Obama the Celebrity - Is Celebrity a Negative?

The McCain campaign released a television attack ad against Obama yesterday focusing on three issues: Obama's celebrity, his refusal to support offshore drilling, and that he will raise taxes. The funny thing about this attack ad is that it was all true although he twisted them without intelligently dealing with. The other interesting thing is that these "attacks" are all viewed as positives by Obama supporters.
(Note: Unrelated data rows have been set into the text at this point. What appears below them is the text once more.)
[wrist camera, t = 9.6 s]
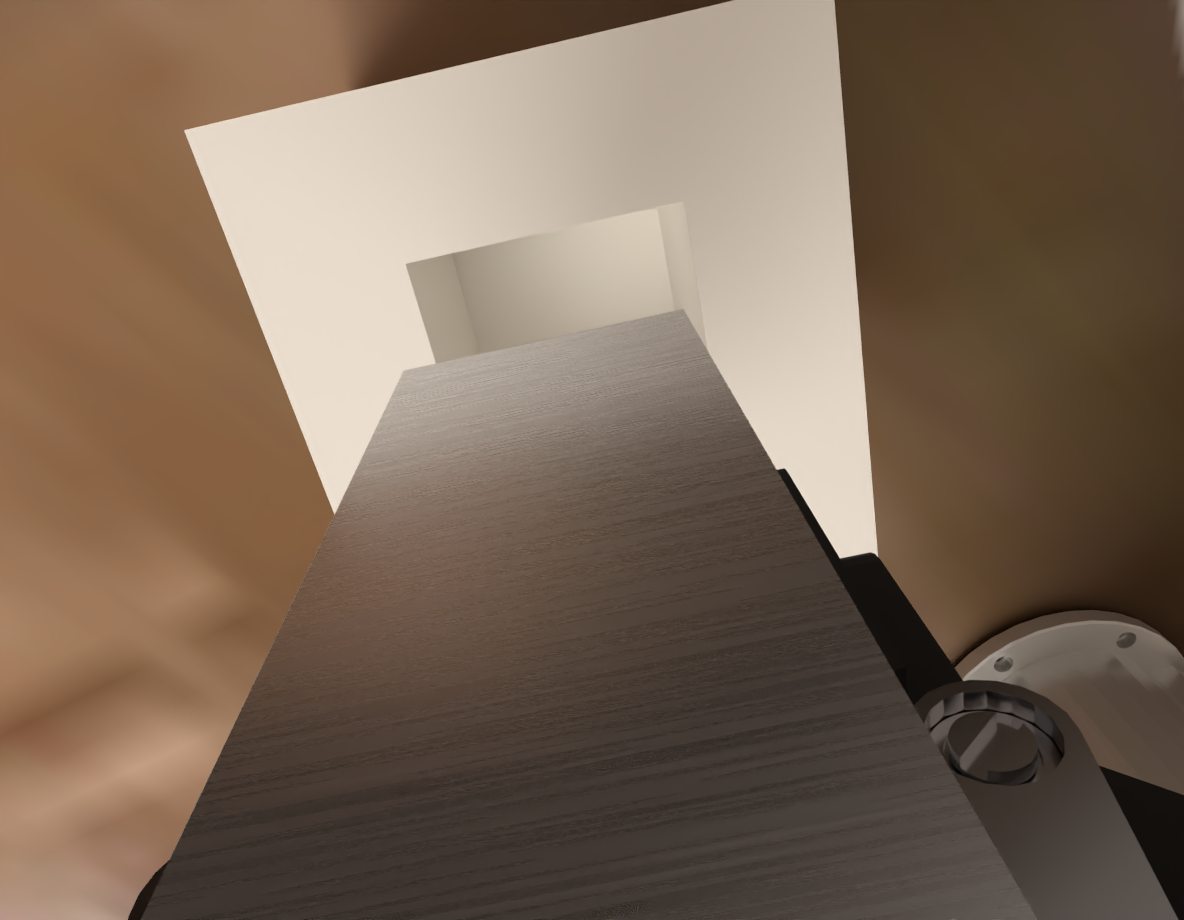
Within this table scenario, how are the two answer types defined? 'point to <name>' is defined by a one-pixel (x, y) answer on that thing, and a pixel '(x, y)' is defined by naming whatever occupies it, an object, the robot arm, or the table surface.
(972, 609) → the table surface
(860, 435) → the white box with slot
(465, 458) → the white rectangular block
The McCain camp wants me to link Obama's celebrity with the irresponsible celebrities like Paris Hilton and Britney Spears who are partiers, alcoholics, and a terrible parent, but the case just does not stand. When I see Obama's celebrity, I think charisma. Obama's just a politician, yet he has somehow become celebrity. Something about his person and his message of change has connected with the American people and the people around the world. That is the only reason he, as a complete underdog, was able to go against the Clinton political machine and win. McCain asks in the commercial if Obama is ready to lead, but if the savviness with which he has ran his campaign and the event-making machine with which he has garnished media attention transfers into the way he operates the presidency, he will be able to get the American people behind him to bring about change in Washington.

The Republicans like to say that Obama is all fluff, but anyone can go to his website and read all of his stances on various issues. He is not all fluff. One does not have to be fluff to connect to the American people. In the end, I do not think it is fluffiness that the Republicans dislike about Obama, it's those stances on the issue that they disagree with. In regards to the various attacks, I will be quoting from his website.
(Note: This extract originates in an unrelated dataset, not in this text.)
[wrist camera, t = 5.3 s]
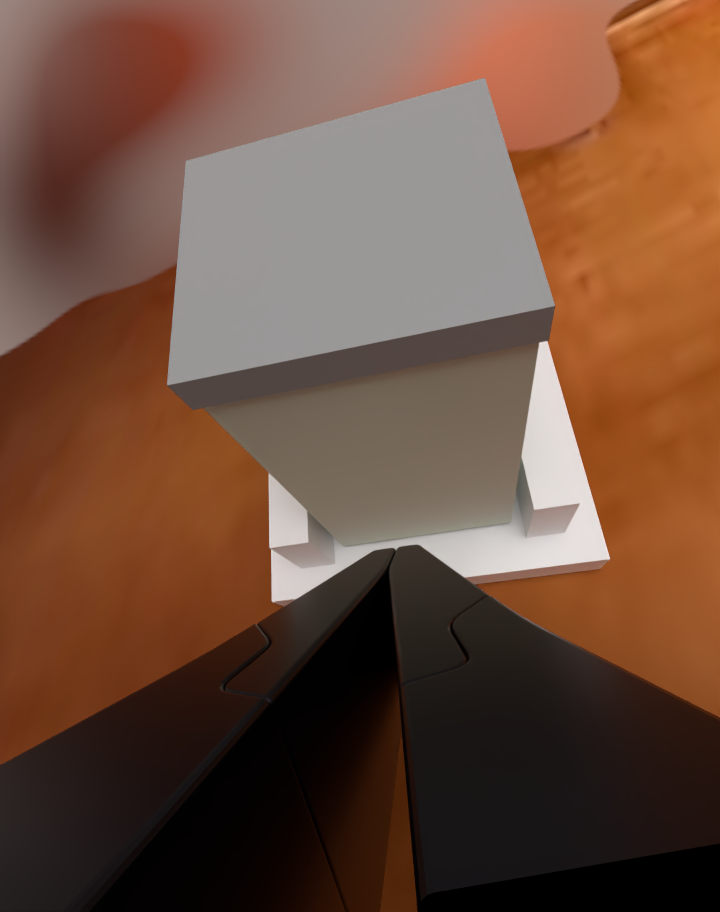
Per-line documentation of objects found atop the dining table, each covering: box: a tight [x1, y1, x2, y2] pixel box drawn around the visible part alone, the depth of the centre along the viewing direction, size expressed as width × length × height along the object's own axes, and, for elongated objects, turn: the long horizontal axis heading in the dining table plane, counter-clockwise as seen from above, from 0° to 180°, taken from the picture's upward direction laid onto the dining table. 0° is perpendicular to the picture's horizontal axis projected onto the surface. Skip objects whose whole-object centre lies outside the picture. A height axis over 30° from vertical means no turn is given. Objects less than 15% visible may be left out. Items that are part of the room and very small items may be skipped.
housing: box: [269, 341, 610, 606], centre depth 19 cm, size 13×11×4 cm
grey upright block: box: [167, 78, 555, 546], centre depth 13 cm, size 5×6×11 cm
As for his stance on taxes, Obama says that "he will reverse most of the Bush tax cuts for the wealthiest taxpayers." His tax policy highlights the government making spending cuts if they make tax cuts or tax increases to pay for new proposed programs. This is called PAYGO in political lingo, which means the government pays for its decisions as it makes them. He also proposes to "cut pork barrel spending," "make government spending more accountable and efficient," "end wasteful government spending," "end tax haven abuse," and "close special interest corporate loopholes." He explains these stances more thoroughly on his website. That sounds like a good tax plan to me. McCain says that Obama wants to raise taxes on the wealthy and that sounds fiscally responsible to me at this time.

As for Obama's stance against offshore drilling, McCain is right in stating that Obama is against it. The commercial states that, but it does not go into Obama's thought out reason why. His reasoning is that the oil companies should start drilling with the land contracts that they already have. His website states: "The 68 million acres of stockpiled leases have the potential to produce an additional 4.8 million barrels of oil each day. This would nearly double total U.S. oil production. The Obama plan would force oil and gas companies to either produce or pay a fee on unused federal onshore and offshore leases they are stockpiling." I know that my grandparents signed a contract with an oil company for the oil under our farm around fifty years ago. The contract has no sunset clause, but the oil company has not began to drill. The oil companies would much rather profit from federal oil rather than drill for the oil they already have the right to drill. I say that we let the people's oil increase in value while the oil companies start to drill the oil they have the right to. Offshore drilling seems to just provide an easy out to explain away the gas prices when it is really insignificant. The oil companies need to build more refineries, drill the oil they already have access to, and start investing in energy from renewable sources.

Still being undecided, I know what Obama's message is: "Change we can believe in." I still really have no idea what McCain's message is. McCain used to be a candidate for change, but the "straight-talk express" isn't talking about change or his own message all that much anymore. I want change in Washington. McCain should have commercials focusing on the changes he wants to bring rather than resort to the traditional political attack ads that I hate. I really do not appreciate politicians dealing unfairly with other people's viewpoints rather than dealing intelligently with the issues.